### About this exercise:
Give only the number of lines in the data that include the string "segmented".

### Extracted data:
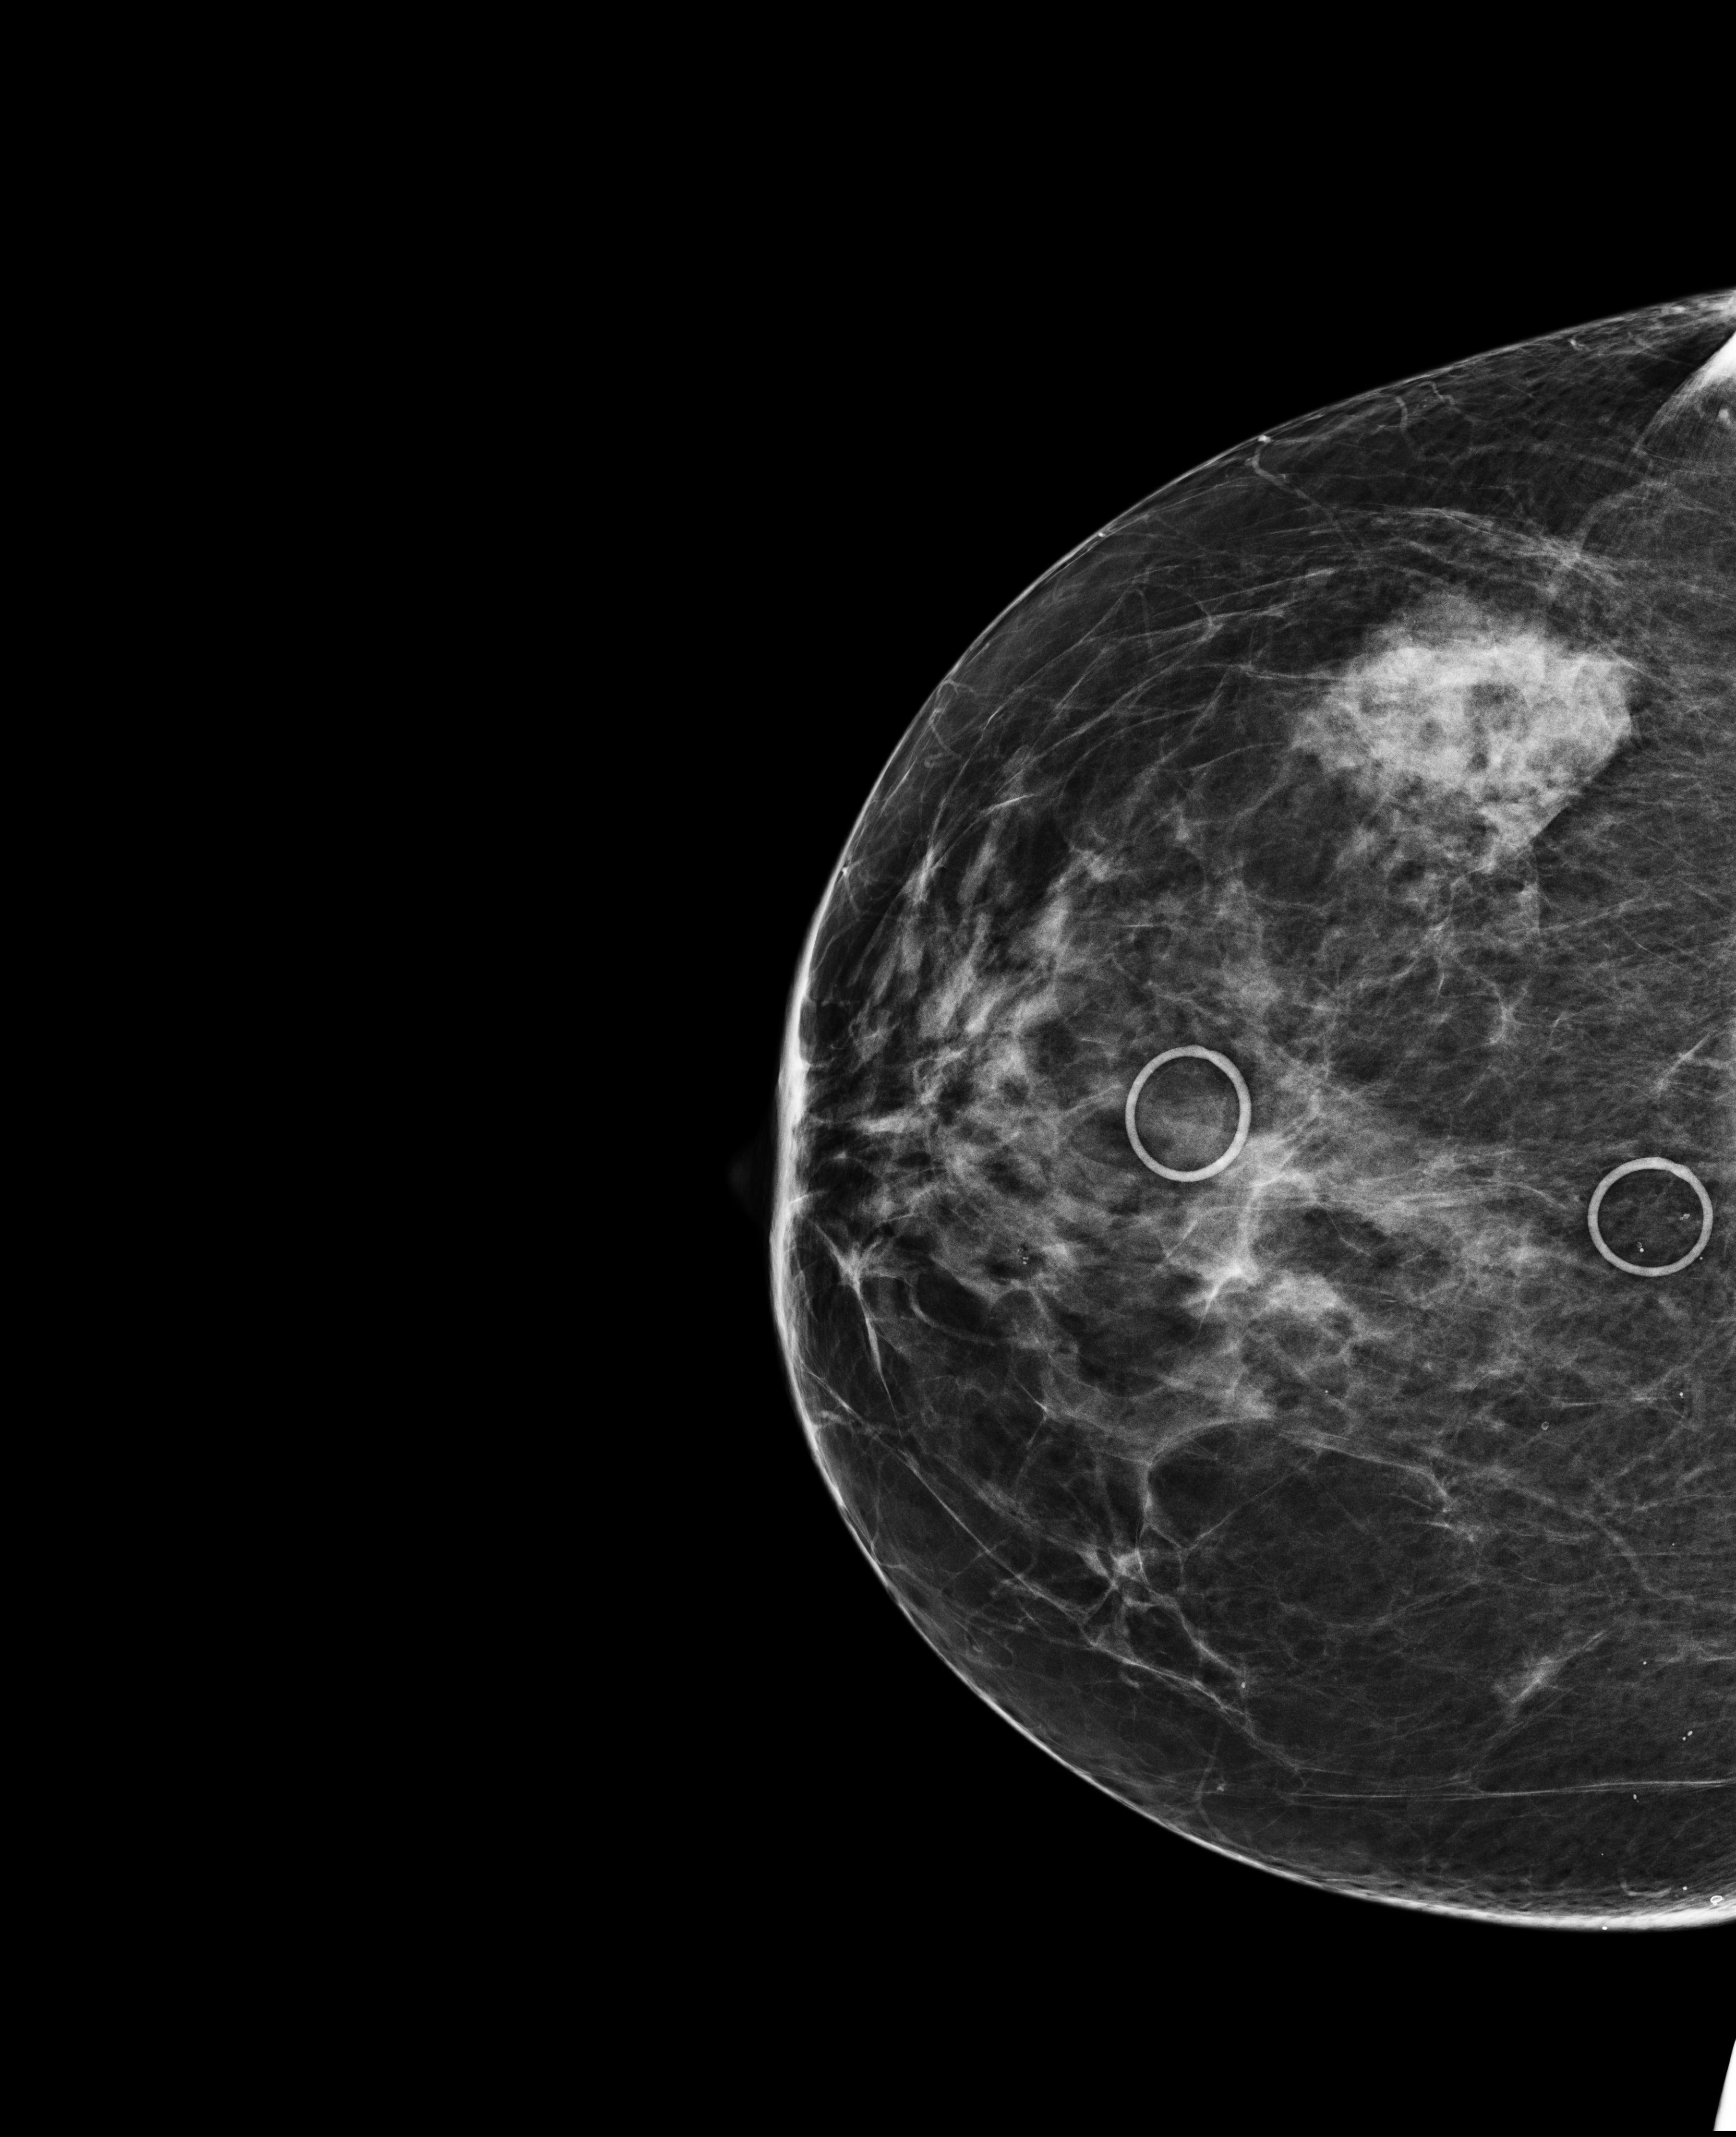
Digital mammogram (FFDM); right breast; CC view; annual screening mammography examination; system: Selenia Dimensions. Patient aged 60 years (female).
- breast density at the screening exam (both breasts): heterogeneously dense (BI-RADS density category c)
- final BI-RADS assessment for this screening round (tomosynthesis exam, both breasts): category 1
- recall: recalled for additional imaging after this screen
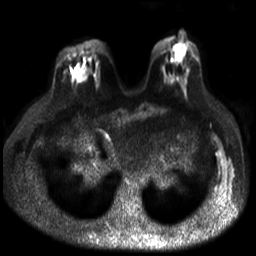
Breast MRI, one axial slice; slice 12 of 30 in the series (ordered by position); diffusion-weighted series; image 2 of 4 stored at this slice position (different b-values; order by instance number); 3 T; 4 mm slice thickness; 256 × 256 image matrix, field of view 320 × 320 mm. Female patient.
Outlined on this slice (outlined manually by an expert reader):
- tumour on diffusion-weighted imaging: bounding box [x1, y1, x2, y2] px = [73, 67, 83, 82]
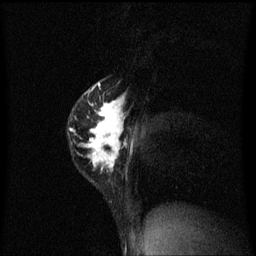
Breast MRI (dynamic contrast-enhanced), one sagittal slice. Position 43 of 60 along the scan axis. Dynamic contrast-enhanced series, image 2 of 3 at this slice position (ordered by acquisition). 1.5 T. TE 4.2 ms, TR 8.4 ms. 2 mm slice thickness. 256 × 256 image matrix, field of view 200 × 200 mm. Patient: female, 40 years.
Annotated regions visible in this slice (semi-automatically segmented with operator editing):
- analysis volume of interest (the breast-tissue region the enhancement analysis was run in; not a lesion): box from (x=69, y=78) to (x=128, y=185) px
- tumour enhancement mask (voxels above the 70 % enhancement threshold inside the analysis volume of interest): (x=70, y=82)–(x=127, y=171)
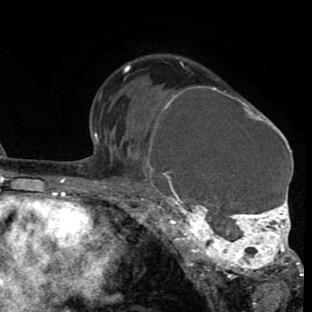
Breast MRI (dynamic contrast-enhanced), one axial slice. Slice 54 of 80 in the series (ordered by position). Cropped to one breast. Dynamic contrast-enhanced series, time point 2 of 8 at this slice position (early post-contrast). 1.5 T. TE 2.6 ms, TR 6.1 ms. 2 mm slice thickness. 312 × 312 image matrix, field of view 195 × 195 mm. Female patient.
Structures marked on this image (semi-automatic segmentation, software-assisted and operator-edited):
- enhancing-tissue mask used for the functional tumour volume (all voxels passing the contrast-enhancement thresholds inside the analysis volume; usually the tumour): box from (x=135, y=86) to (x=302, y=288) px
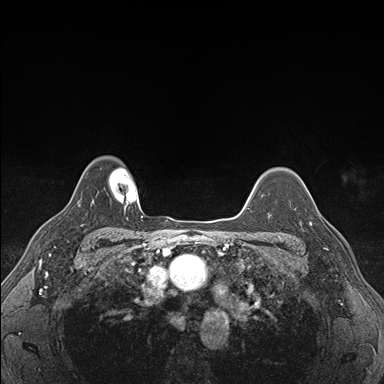
Breast MRI (dynamic contrast-enhanced), one axial slice. Slice 133 of 176 in the series (ordered by position). Dynamic contrast-enhanced series, time point 2 of 7 at this slice position (early post-contrast). 1.5 T. TE 1.5 ms, TR 4.1 ms. 1.1 mm slice thickness. 384 × 384 image matrix. Female patient.
Annotated regions visible in this slice (semi-automatic segmentation, software-assisted and operator-edited):
- enhancing-tissue mask used for the functional tumour volume (all voxels passing the contrast-enhancement thresholds inside the analysis volume; usually the tumour): box from (x=302, y=202) to (x=330, y=248) px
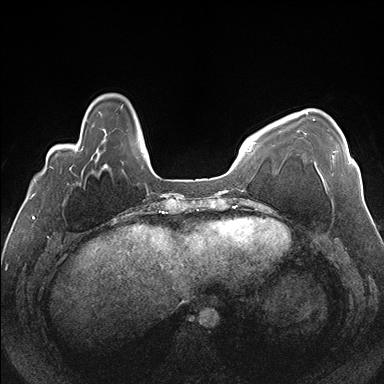
Breast MRI (dynamic contrast-enhanced), one axial slice. Position 38 of 176 along the scan axis. Dynamic contrast-enhanced series, time point 2 of 7 at this slice position (early post-contrast). 1.5 T. TE 1.5 ms, TR 4.1 ms. 384 × 384 image matrix, field of view 330 × 330 mm. Female patient.
Outlined on this slice (semi-automatically segmented with operator editing):
- enhancing-tissue mask used for the functional tumour volume (all voxels passing the contrast-enhancement thresholds inside the analysis volume; usually the tumour): box from (x=306, y=112) to (x=351, y=179) px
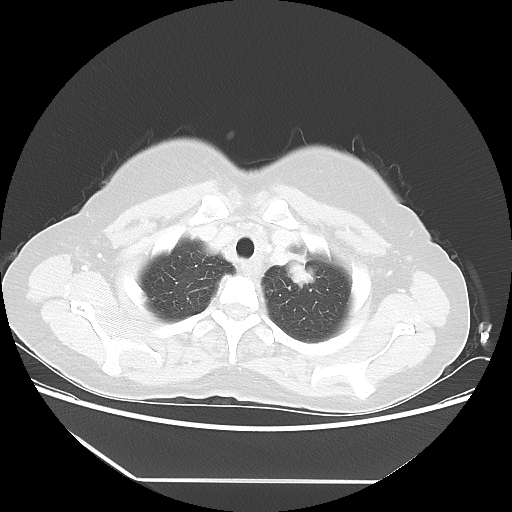
Chest CT, one axial slice; position 46 of 52 along the scan axis; reconstruction kernel LUNG; 100 kVp; lung window (W 1500 / L -600 HU); 5 mm slice thickness; 512 × 512 image matrix, field of view 390 × 390 mm. Female patient, age 50 years. From the clinical record (not read from this slice): clinical TNM (as recorded): T2 N3 M0.
Structures marked on this image (rectangle marked by the reading radiologist):
- lung tumour (recorded histology: adenocarcinoma): bounding box [x1, y1, x2, y2] px = [276, 252, 322, 298]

### Solution for this problem:
2